O cometa foi nomeado em homenagem ao astrônomo britânico Edmond Halley, que em 1705 calculou sua órbita e previu seu retorno. O estudo de Halley foi revolucionário, provando que os cometas não eram eventos únicos, mas corpos celestes com órbitas regulares.

Fisicamente, o Cometa Halley é composto por um núcleo irregular de aproximadamente 15 km de comprimento por 8 km de largura, formado por gelo, poeira cósmica e compostos orgânicos. Quando se aproxima do Sol, desenvolve duas caudas distintas: uma de gás ionizado que sempre aponta para longe do Sol, e outra de poeira que segue a trajetória orbital.

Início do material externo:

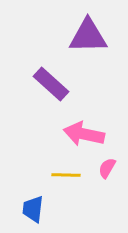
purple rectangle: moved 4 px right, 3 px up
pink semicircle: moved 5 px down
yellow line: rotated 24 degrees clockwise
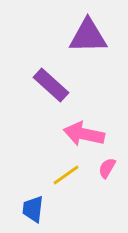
purple rectangle: moved 1 px down
yellow line: rotated 36 degrees counterclockwise
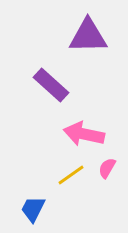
yellow line: moved 5 px right
blue trapezoid: rotated 20 degrees clockwise
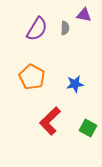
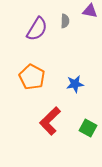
purple triangle: moved 6 px right, 4 px up
gray semicircle: moved 7 px up
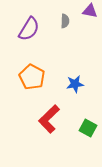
purple semicircle: moved 8 px left
red L-shape: moved 1 px left, 2 px up
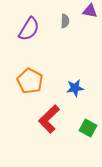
orange pentagon: moved 2 px left, 4 px down
blue star: moved 4 px down
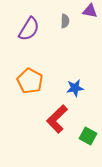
red L-shape: moved 8 px right
green square: moved 8 px down
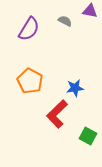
gray semicircle: rotated 64 degrees counterclockwise
red L-shape: moved 5 px up
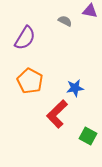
purple semicircle: moved 4 px left, 9 px down
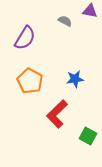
blue star: moved 9 px up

A observação histórica do Halley remonta a 240 a.C., com registros chineses. Em 1066, sua aparição foi associada à queda do rei Harold na Batalha de Hastings. A passagem em 1910 causou pânico quando cientistas detectaram cianogênio em sua cauda, embora o gás se dissipasse antes de atingir a atmosfera terrestre.
A missão espacial europeia Giotto em 1986 revolucionou nosso conhecimento, capturando as primeiras imagens próximas do núcleo. Descobriu-se que o Halley perde cerca de 3 metros de material superficial por órbita, sugerindo que sobreviverá por mais 50 mil anos antes de se dissipar completamente.
Para astrônomos amadores aguardando 2061, o Halley oferecerá um espetáculo menos impressionante que em 1986, quando a Terra estava posicionada favoravelmente. Porém, mesmo com telescópios modestos será possível observar seu brilho característico e estrutura fascinante.